Светлячки то сближались, образуя танцующие млечные сгустки, словно совещались и о чем-то сговаривались, а потом удалялись один от другого, осматривая глубину сада, облетая дозором ночные цветы, лежащие на тропинках камни, корявые стволы молчаливых деревьев. Не приближались к Белосельцеву, но окружали его сложным узором вспышек, плавающих зеленоватых линий, холодных огоньков, напоминавших отпечаток электронного луча на экране, за которым тянулся гаснущий млечный след. Они исследовали Белосельцева, снимали с него мерку, словно готовили для него одеяние, передавая его размеры куда-то в ночь, в невидимые холмы, кому-то незримому, кто принимал от них сообщения в темных горах с голубоватой недвижной зарей.

Светлячки писали в темноте иероглифы, развешивали среди трав и ветвей гаснущие картины и графики, словно силились что-то рассказать Белосельцеву, поведать тайну этой земли, о чем-то предупредить, предсказать, от чего-то его уберечь. И он силился прочитать этот волшебный узор, расшифровать тающий в темноте орнамент, как если бы в нем была заключена тайна его собственной жизни. Мир, где ему суждено было родиться человеком, соприкасался с другими мирами, которые силились войти с ним в связь, сообщить о каких-то огромных событиях, поведать о каком-то всеобъемлющим смысле, дающем разгадку его, Белосельцева, жизни. Но паралельные миры оставались недоступными и непознанными, светили ему сквозь крохотные скважины зеленоватым мертвенным светом. И он задумчиво смотрел на маячки, плавающие в океане ночи.
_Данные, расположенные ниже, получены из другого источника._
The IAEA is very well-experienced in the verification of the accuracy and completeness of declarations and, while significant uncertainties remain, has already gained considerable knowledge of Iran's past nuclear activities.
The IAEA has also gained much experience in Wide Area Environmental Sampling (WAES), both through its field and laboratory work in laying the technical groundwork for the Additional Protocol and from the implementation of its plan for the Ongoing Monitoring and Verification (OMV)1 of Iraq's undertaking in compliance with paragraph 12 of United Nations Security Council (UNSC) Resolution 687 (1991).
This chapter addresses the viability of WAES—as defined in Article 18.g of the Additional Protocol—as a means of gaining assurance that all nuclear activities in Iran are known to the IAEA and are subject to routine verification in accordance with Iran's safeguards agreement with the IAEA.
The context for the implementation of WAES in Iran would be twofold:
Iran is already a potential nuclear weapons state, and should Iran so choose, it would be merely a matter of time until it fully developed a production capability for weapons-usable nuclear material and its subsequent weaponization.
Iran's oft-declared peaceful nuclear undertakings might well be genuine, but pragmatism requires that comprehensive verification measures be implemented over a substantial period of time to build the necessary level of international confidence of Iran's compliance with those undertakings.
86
Он вошел в дом, не зажигая огня. Привыкшими к темноте глазами осмотрел керамические тарелки на полках, обеденный стол с фруктовой вазой, диван с разбросанными полосатыми подушками, маленький рабочий столик с бумагами, у которого стояла винтовка, почти невидимая, излучавшая прохладу своим вороненым стволом, источавшая слабые запахи стали, ружейной смазки, истертого прикосновениями дерева. Дом был чужой. За хрупкими стеклами открывалась ночная равнина с безымянной, разлитой в холмах тревогой, с притаившимися духами иной земли и природы. Белосельцев взял со стола обойму, вставил в «М-16», спустился в отведенную ему комнату и лег в прохладную, чуть сыроватую постель, прислонив к изголовью винтовку.
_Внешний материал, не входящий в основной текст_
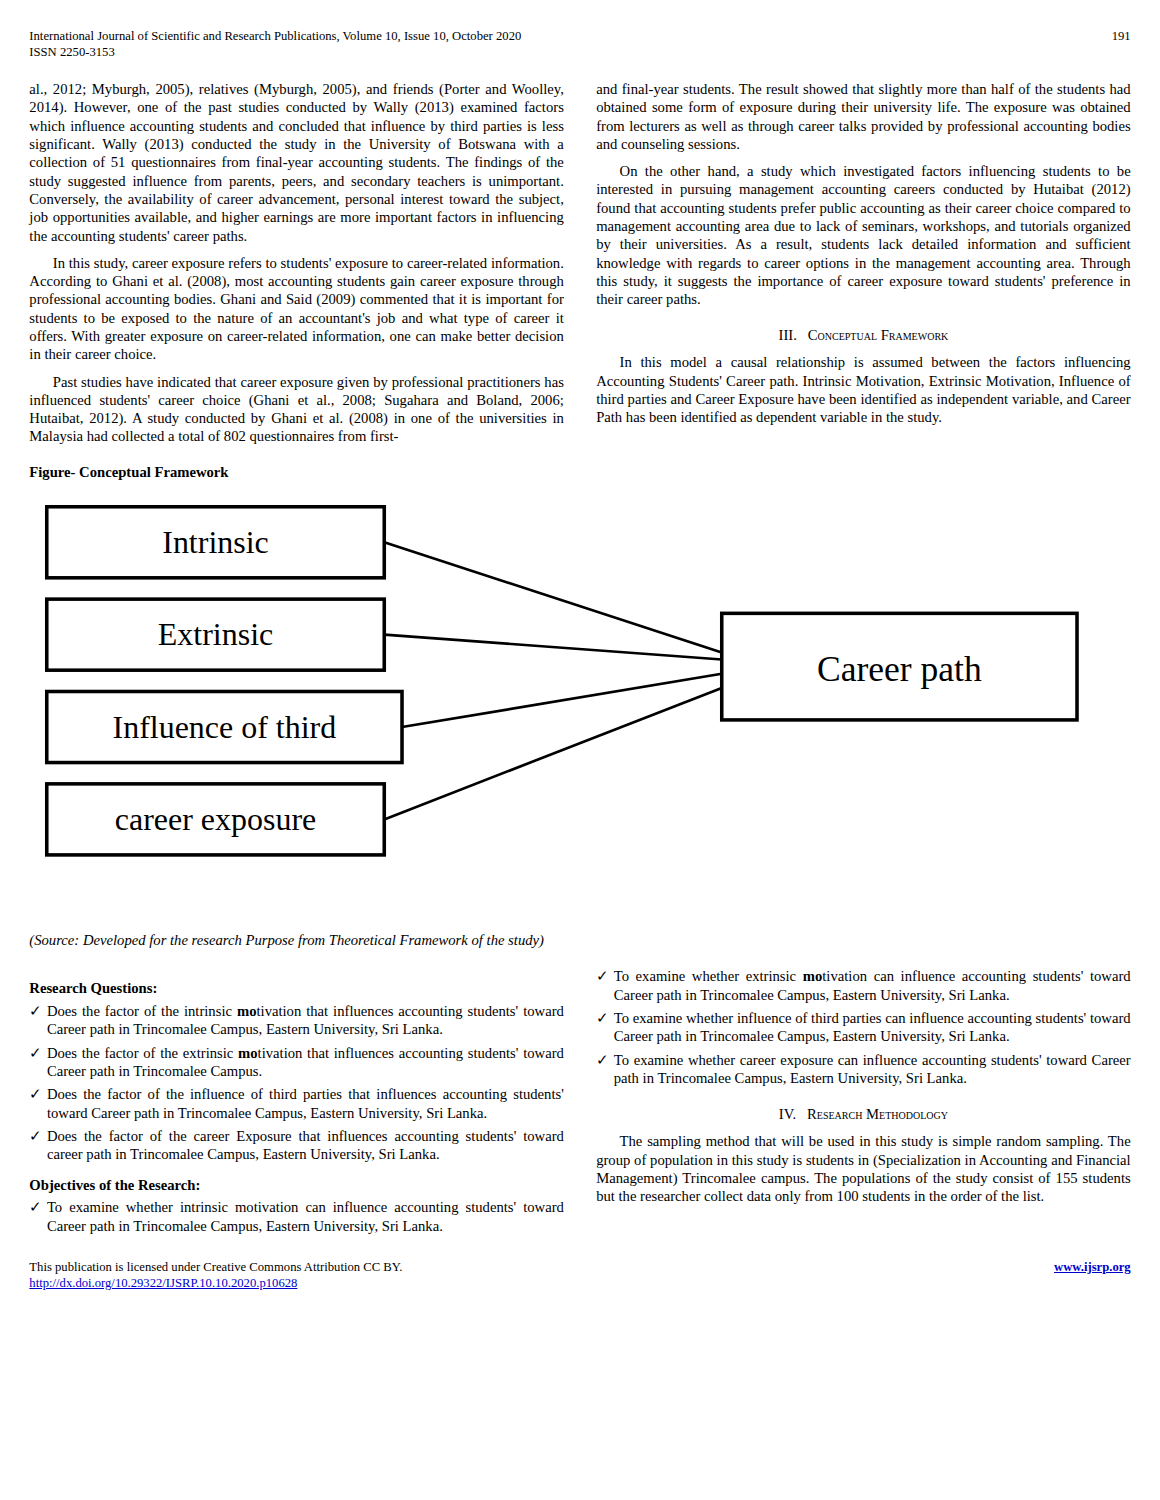International Journal of Scientific and Research Publications, Volume 10, Issue 10, October 2020
ISSN 2250-3153
191
al., 2012; Myburgh, 2005), relatives (Myburgh, 2005), and friends (Porter and Woolley, 2014). However, one of the past studies conducted by Wally (2013) examined factors which influence accounting students and concluded that influence by third parties is less significant. Wally (2013) conducted the study in the University of Botswana with a collection of 51 questionnaires from final-year accounting students. The findings of the study suggested influence from parents, peers, and secondary teachers is unimportant. Conversely, the availability of career advancement, personal interest toward the subject, job opportunities available, and higher earnings are more important factors in influencing the accounting students' career paths.
In this study, career exposure refers to students' exposure to career-related information. According to Ghani et al. (2008), most accounting students gain career exposure through professional accounting bodies. Ghani and Said (2009) commented that it is important for students to be exposed to the nature of an accountant's job and what type of career it offers. With greater exposure on career-related information, one can make better decision in their career choice.
Past studies have indicated that career exposure given by professional practitioners has influenced students' career choice (Ghani et al., 2008; Sugahara and Boland, 2006; Hutaibat, 2012). A study conducted by Ghani et al. (2008) in one of the universities in Malaysia had collected a total of 802 questionnaires from first-
and final-year students. The result showed that slightly more than half of the students had obtained some form of exposure during their university life. The exposure was obtained from lecturers as well as through career talks provided by professional accounting bodies and counseling sessions.
On the other hand, a study which investigated factors influencing students to be interested in pursuing management accounting careers conducted by Hutaibat (2012) found that accounting students prefer public accounting as their career choice compared to management accounting area due to lack of seminars, workshops, and tutorials organized by their universities. As a result, students lack detailed information and sufficient knowledge with regards to career options in the management accounting area. Through this study, it suggests the importance of career exposure toward students' preference in their career paths.
III. Conceptual Framework
In this model a causal relationship is assumed between the factors influencing Accounting Students' Career path. Intrinsic Motivation, Extrinsic Motivation, Influence of third parties and Career Exposure have been identified as independent variable, and Career Path has been identified as dependent variable in the study.
Figure- Conceptual Framework
Intrinsic Extrinsic Influence of third career exposure Career path
(Source: Developed for the research Purpose from Theoretical Framework of the study)
Research Questions:
Does the factor of the intrinsic motivation that influences accounting students' toward Career path in Trincomalee Campus, Eastern University, Sri Lanka.
Does the factor of the extrinsic motivation that influences accounting students' toward Career path in Trincomalee Campus.
Does the factor of the influence of third parties that influences accounting students' toward Career path in Trincomalee Campus, Eastern University, Sri Lanka.
Does the factor of the career Exposure that influences accounting students' toward career path in Trincomalee Campus, Eastern University, Sri Lanka.
Objectives of the Research:
To examine whether intrinsic motivation can influence accounting students' toward Career path in Trincomalee Campus, Eastern University, Sri Lanka.
To examine whether extrinsic motivation can influence accounting students' toward Career path in Trincomalee Campus, Eastern University, Sri Lanka.
To examine whether influence of third parties can influence accounting students' toward Career path in Trincomalee Campus, Eastern University, Sri Lanka.
To examine whether career exposure can influence accounting students' toward Career path in Trincomalee Campus, Eastern University, Sri Lanka.
IV. Research Methodology
The sampling method that will be used in this study is simple random sampling. The group of population in this study is students in (Specialization in Accounting and Financial Management) Trincomalee campus. The populations of the study consist of 155 students but the researcher collect data only from 100 students in the order of the list.
This publication is licensed under Creative Commons Attribution CC BY.
http://dx.doi.org/10.29322/IJSRP.10.10.2020.p10628
www.ijsrp.org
Лежал в пустом темном доме среди тревожного безмолвия близких равнин и предгорий, окруженный светляками, посылавшими в окно загадочные кодированные позывные. Протягивая руку, нащупывал винтовочный ствол, деревянное цевье, спусковой крючок. Казалось неслучайным его пребывание здесь, с американской винтовкой «М-16», до которой он добирался через океан и два континента, а до этого – всю предшествующую жизнь, с той солнечной детской комнаты, где малиново-черный текинский ковер на стене, голубая чашка в буфете от старинного свадебного сервиза, и бабушка в пятне янтарного солнца, позволяя понежиться в теплой постельке, рассказывает ему о чеченцах и саклях, о какой-то поющей зурне и Военно-Грузинской дороге, и он так любит ее белую, чудную голову. Неужели тогда его жизнь уже несла в своей нераскрытой глубине эту ночь в предместье Манагуа, американскую винтовку у его изголовья?

Он старался понять свою жизнь, вспомнить ее всю, поделив на отрезки, в каждом из которых был свой смысл, свое ожидание, тайный намек на эту грядущую ночь, светляков, прикосновение к винтовке.
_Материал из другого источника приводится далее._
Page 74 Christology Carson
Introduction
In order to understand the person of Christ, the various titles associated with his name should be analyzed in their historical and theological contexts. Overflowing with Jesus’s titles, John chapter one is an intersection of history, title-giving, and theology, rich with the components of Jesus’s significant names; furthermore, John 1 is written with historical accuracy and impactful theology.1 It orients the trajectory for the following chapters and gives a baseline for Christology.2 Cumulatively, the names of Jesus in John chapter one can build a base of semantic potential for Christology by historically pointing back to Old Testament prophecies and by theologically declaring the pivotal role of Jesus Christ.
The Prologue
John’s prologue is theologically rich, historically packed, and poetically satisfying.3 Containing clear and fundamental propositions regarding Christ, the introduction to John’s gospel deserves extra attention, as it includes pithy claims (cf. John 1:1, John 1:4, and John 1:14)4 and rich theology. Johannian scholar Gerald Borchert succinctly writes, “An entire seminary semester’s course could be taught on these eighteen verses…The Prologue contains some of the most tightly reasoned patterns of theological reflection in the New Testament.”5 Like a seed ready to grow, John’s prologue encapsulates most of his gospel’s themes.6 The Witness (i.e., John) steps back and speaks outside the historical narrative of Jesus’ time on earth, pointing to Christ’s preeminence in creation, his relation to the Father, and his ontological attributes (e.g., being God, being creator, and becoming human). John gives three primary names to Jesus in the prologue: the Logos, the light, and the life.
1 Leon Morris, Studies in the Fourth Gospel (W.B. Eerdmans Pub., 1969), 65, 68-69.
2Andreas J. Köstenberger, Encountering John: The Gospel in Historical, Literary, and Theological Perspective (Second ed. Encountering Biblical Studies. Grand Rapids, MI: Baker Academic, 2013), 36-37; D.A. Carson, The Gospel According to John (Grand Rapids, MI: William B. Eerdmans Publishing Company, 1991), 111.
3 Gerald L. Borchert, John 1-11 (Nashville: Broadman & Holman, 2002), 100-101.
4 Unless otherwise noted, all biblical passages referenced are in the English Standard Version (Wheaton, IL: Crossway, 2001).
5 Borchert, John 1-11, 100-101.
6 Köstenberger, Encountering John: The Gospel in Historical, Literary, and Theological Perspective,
Его детство – бабушка, мать, бодрые, еще не одряхлевшие деды окружали его своей любящей шумной толпой. От каждого изливался непрерывный, прибывающий свет, словно они передавали его вместе с наставлениями и родовыми преданиями. Те раскрашенные сказки Билибина на растресканном твердом картоне, пахнущем горьковатым клеем. Высокий тополь за окном, наполнявшийся розовым весенним свечением или каменной зимней лазурью. Фотография отца-лейтенанта, погибшего под Сталинградом, чье лицо с каждым годом все молодело, проступало на его собственном, стареющем, сыновьем лице. Его детство было жадным, стремительным поглощением любви и света, словно он был молодым растением, торопливо выбрасывающим стебли и листья. Наплывавшая светлыми приливами жизнь, из предчувствий, детских суеверий и верований, была стремлением за сверкающую тончайшую грань, которая возникала в их старинном тяжелом зеркале, где ударом бесшумного светового луча должно было обнаружиться чудо.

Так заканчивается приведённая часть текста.